Острый стресс констатируют как реакцию на стрессор большой силы – пережитую катастрофу, террористический акт, смерть близкого человека, развод и пр.

Диагностика хронического психоэмоционального стресса затруднительна. Хотя существуют методики оценки уровня стресса (например, тест Л.Ридера), в практике они используются мало. Оценить уровень хронического стресса можно в ходе ответа пациента на вопрос: “Имеются ли у Вас проблемы, которые являются причиной серьезных переживаний, на работе/дома?”.

Тревожные/депрессивные состояния

Позитивный ответ на вопрос: “Испытываете ли Вы чувство постоянного беспокойства, тревоги, зачастую без особых на то причин?”, – указывает на возможно имеющееся у пациента тревожное состояние.

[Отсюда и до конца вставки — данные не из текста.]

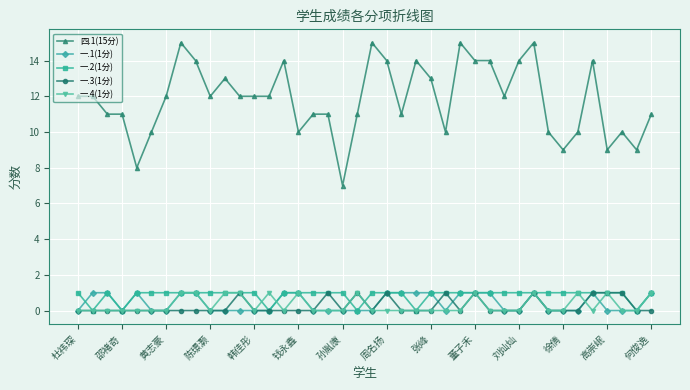

True or false: 一.4(1分) and 四.1(15分) intersect in this chart.

False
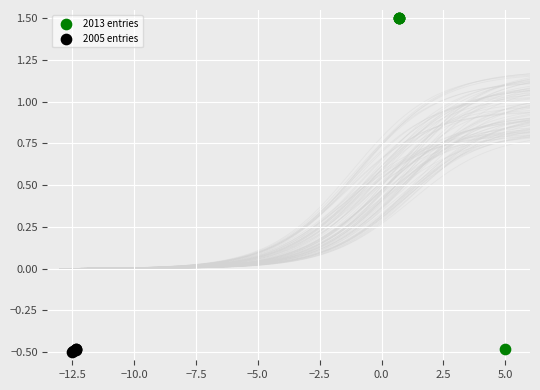

Which series has the largest Y range (max minus min)?

2013 entries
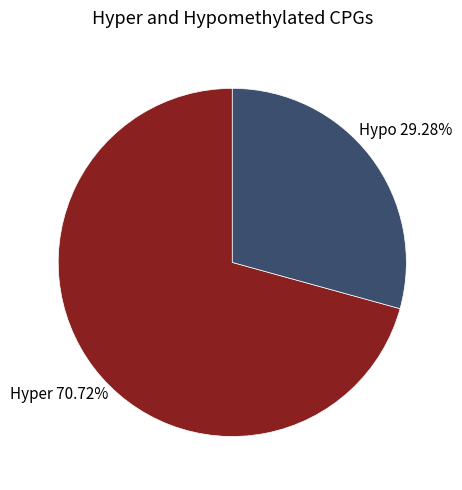

Count the number of slices in the pie.

2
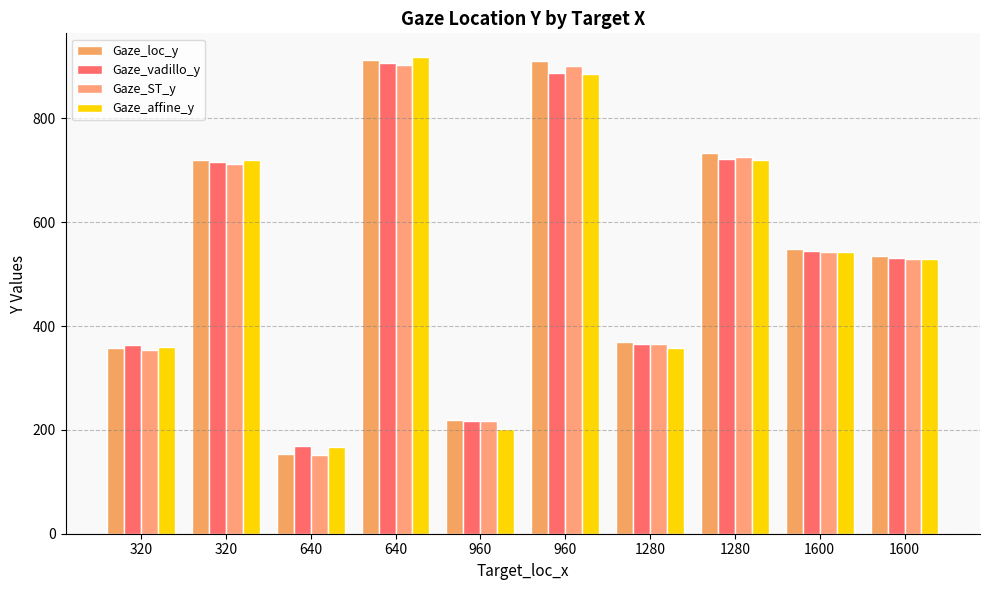

Which has a higher value, 1280 or 640?

1280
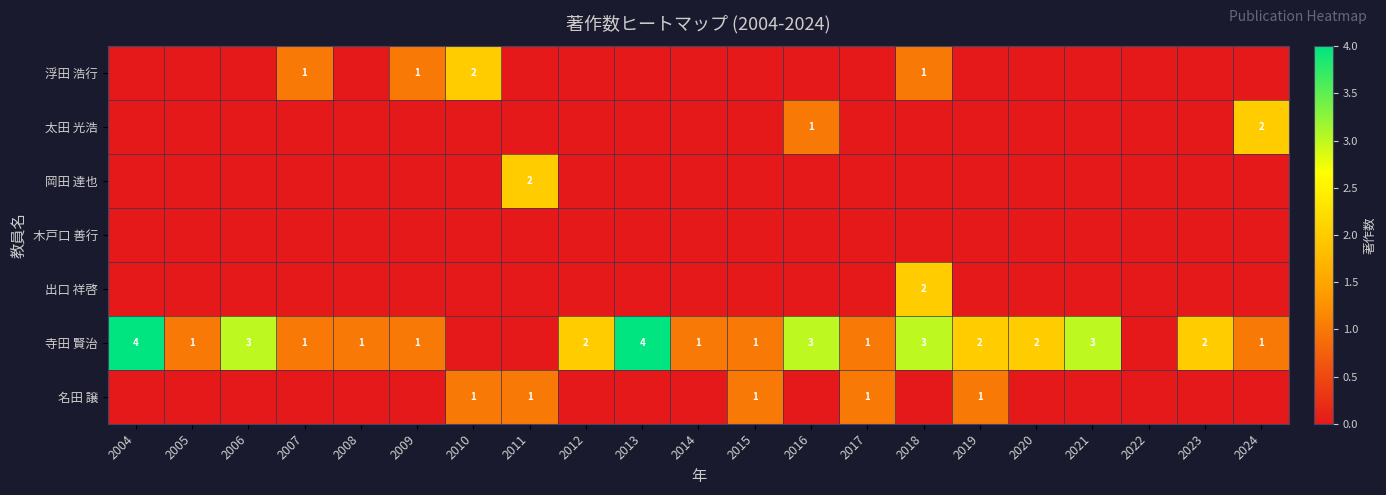

What is the average value of the 寺田 賢治 series?

2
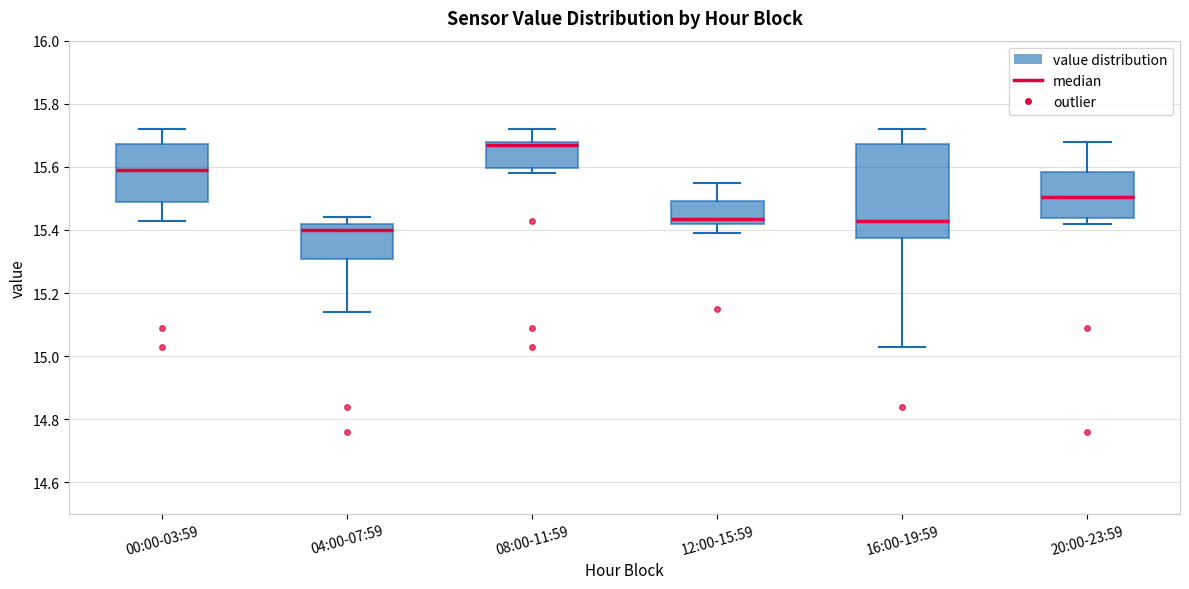

Which box's median line is the lowest?

04:00-07:59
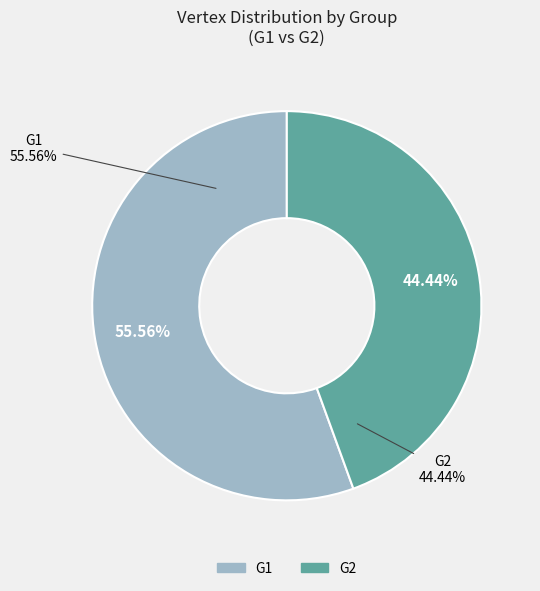

What percentage is NOT represented by G2?

55.6%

Позитивный ответ на вопросы:
√"Испытываете ли вы чувство подавленности, депрессии и безнадежности?";
√"Утратили ли вы интерес к жизни?", – указывают на возможно имеющееся у пациента депрессивное состояние.

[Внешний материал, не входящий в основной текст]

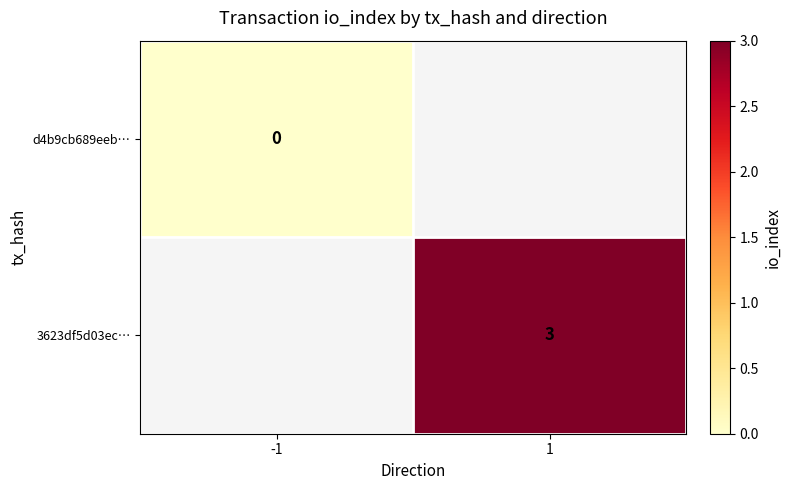

Count the number of data series in this chart.

2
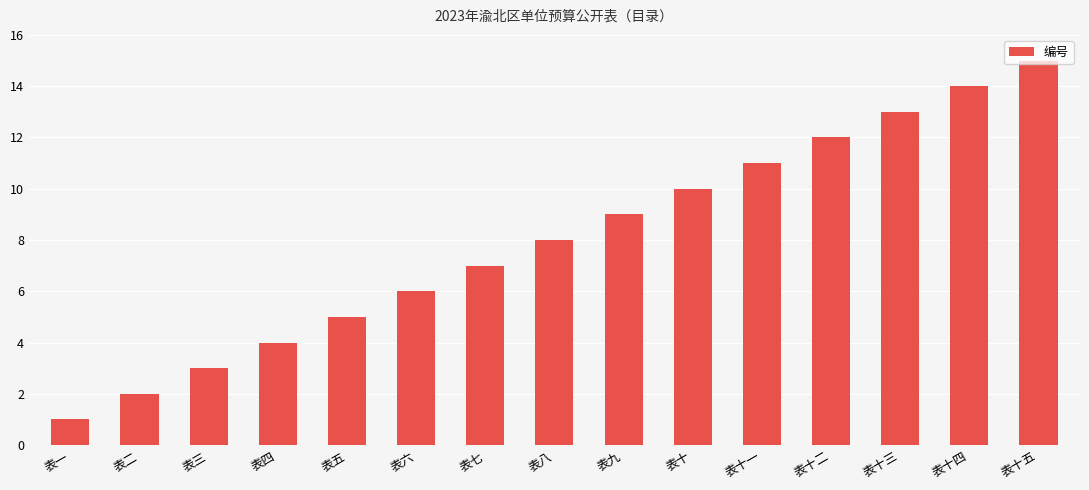

Which category has the lowest value across all series?

表一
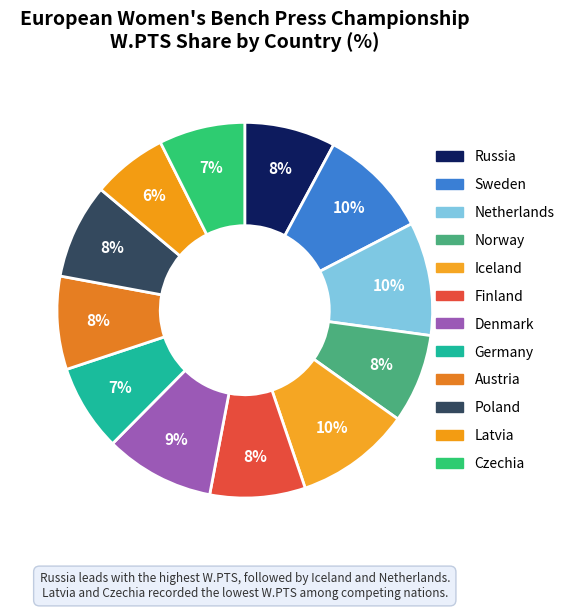

What is the smallest slice in the pie chart?

Latvia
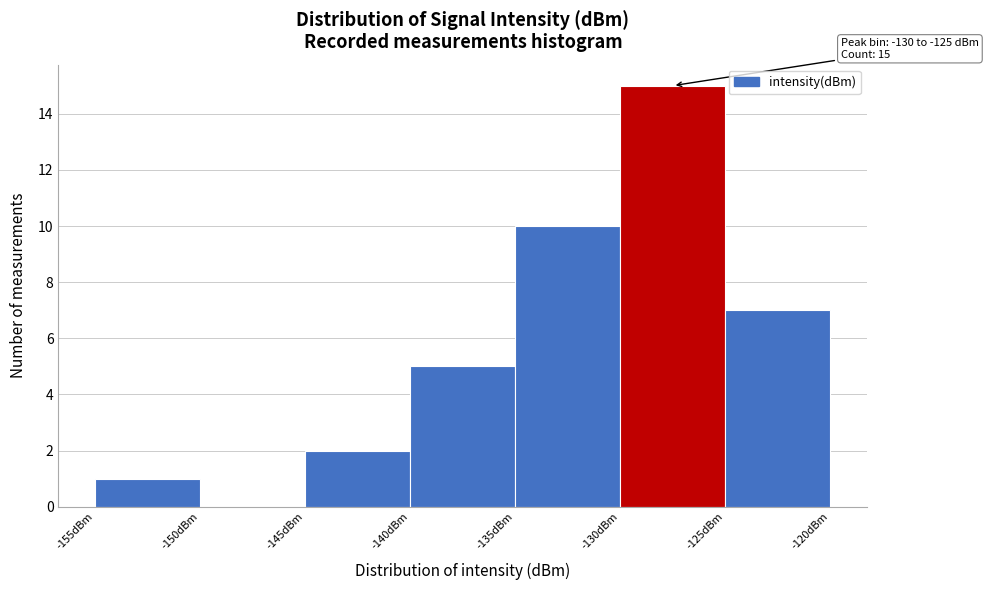

Over which range of the x-axis is the bar tallest?

-130 to -125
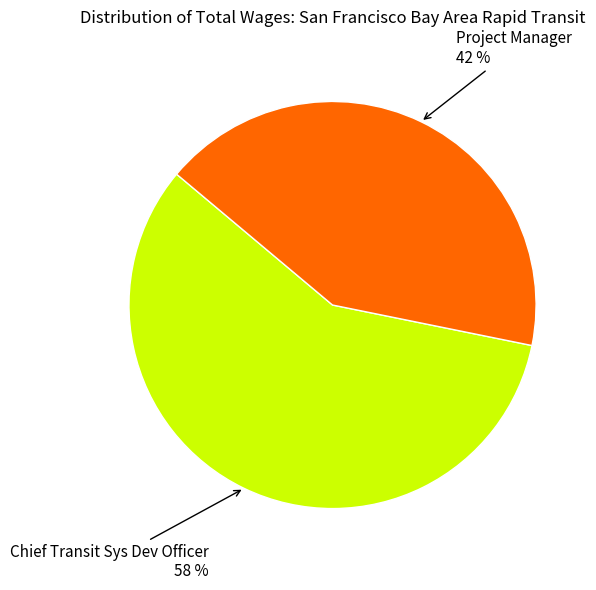

Do Project Manager and Chief Transit Sys Dev Officer together represent more than half of the pie?

Yes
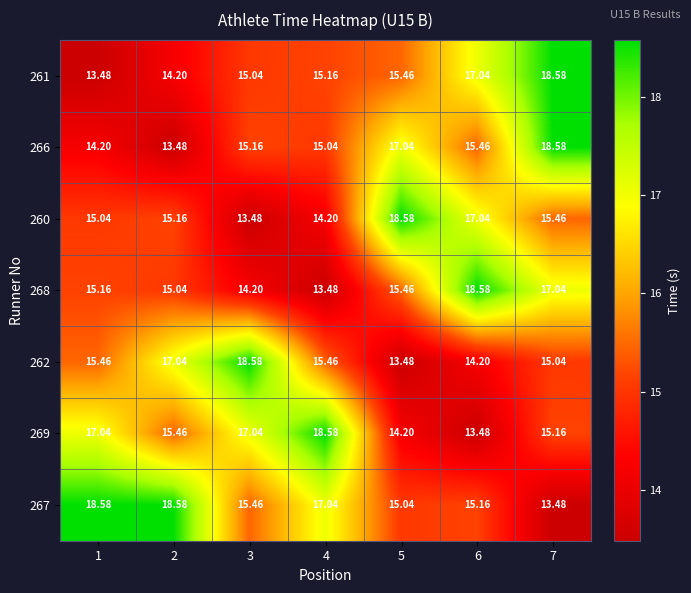

Which series changed the most between 3 and 4?

262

Скрининг тревожных и депрессивных состояний может проводиться с помощью стандартизованных опросников. Одним из наиболее надежных скрининговых психодиагностических инструментов для общемедицинской сети здравоохранения является Госпитальная шкала тревоги и депрессии – Hospital Anxiety and Depression Scale – HADS [208] (Приложение 12). Несмотря на полезность применения психометрических инструментов необходимо подчеркнуть, что результаты тестирования не являются клиническим диагнозом. Они с высокой степенью вероятности указывают на наличие у пациента того или иного психопатологического состояния, однако требуют уточнения в ходе клинического осмотра.

Учитывая высокую распространенность расстройств депрессивного спектра у пациентов ХСН, СД, а также больных, перенесших ИМ, операцию АКШ, МИ, целесообразно проведение скрининга с целью выявления тревожных/депрессивных расстройств, прежде всего, среди этих категорий больных.

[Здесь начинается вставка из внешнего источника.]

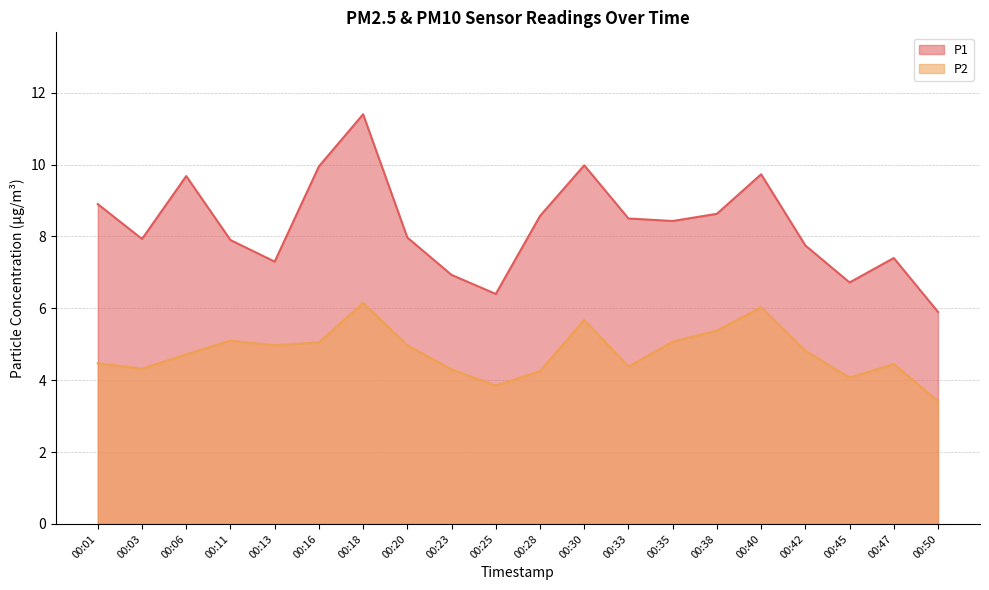

Which series has the largest total across all categories?

P1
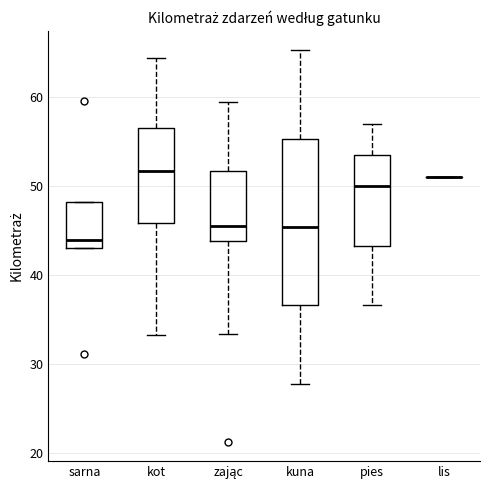

Where does the upper whisker of the box for zając end on the y-axis? The values are not printed on the chart, so give them approximately, as read against the axis.

59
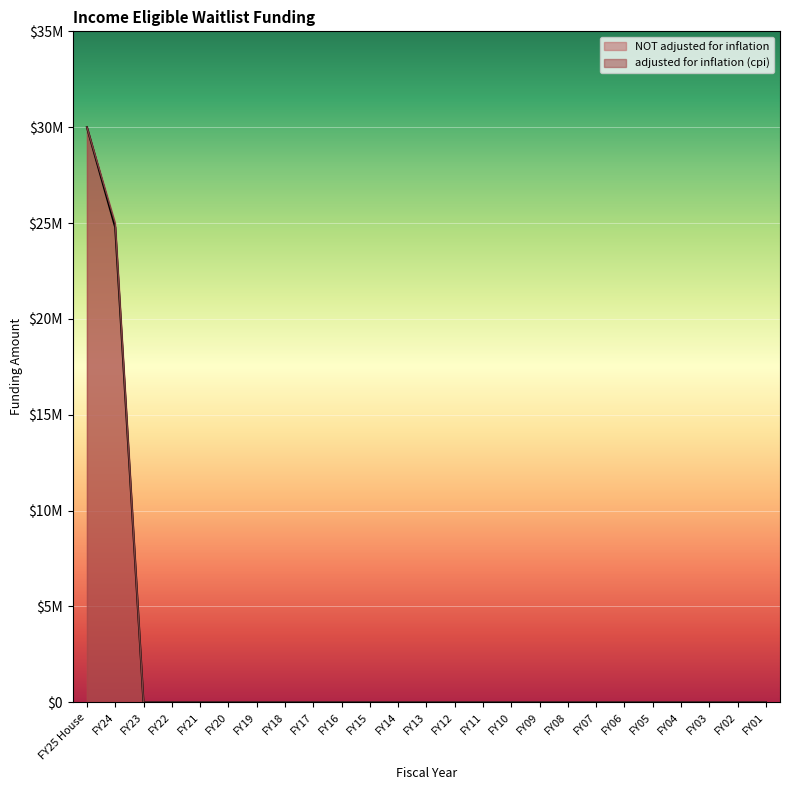

Is the value of NOT adjusted for inflation at FY10 greater than the value of adjusted for inflation (cpi) at FY18?

No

14.3. Контроль психосоциальных ФР

Коррекция психосоциальных ФР способствует улучшению психологического статуса, качества жизни больных, их приверженности к медикаментозному лечению и изменению ОЖ в позитивном направлении.

Лицам с низкой социальной поддержкой необходимо проведение разъяснительной беседы по поводу данного ФР. Рекомендуется расширение социальных контактов, участие в формальных и неформальных объединениях по интересам, а также групповом психологическом тренинге.

Лицам с высоким суммарным кардиоваскулярным риском, больным ССЗ, имеющим высокий уровень психоэмоционального стресса, необходимо давать рекомендации по управлению стрессом. Необходимо:

  • Нормализовать режим труда и отдыха;
  • Спать не менее 7–8 часов;
  • Регулярно использовать отпуска;
  • Увеличить физическую активность (особенно показано плавание, другие виды водной нагрузки, а также аэробная нагрузка);
  • Освоить несложные техники релаксации.

В случае необходимости показано индивидуальное или групповое консультирование у психолога/ психотерапевта.

При клинически значимых тревожных, депрессивных и смешанных состояниях рекомендуется немедикаментозная или медикаментозная терапия. Из эффективных немедикаментозных мер следует отметить психотерапию (чаще когнитивную поведенческую), увеличение физической активности и реабилитацию (особенно после перенесенного ИМ, инсультов, операций реваскуляризации миокарда).

При клинически значимых тревожных расстройствах назначаются препараты с доказанным противотревожным (анксиолитическим) эффектом. Чаще всего используются бензодиазепиновые транквилизаторы, которые позволяют быстро купировать тревогу у самых разных категорий пациентов. Бензодиазепиновые транквилизаторы могут применяться только непродолжительное время в связи с опасностью развития привыкания. В этой связи представляется перспективным использование небензодиазепиновых анксиолитиков, к которым привыкание не развивается, например, гидроксизина или отечественного препарата афобазола.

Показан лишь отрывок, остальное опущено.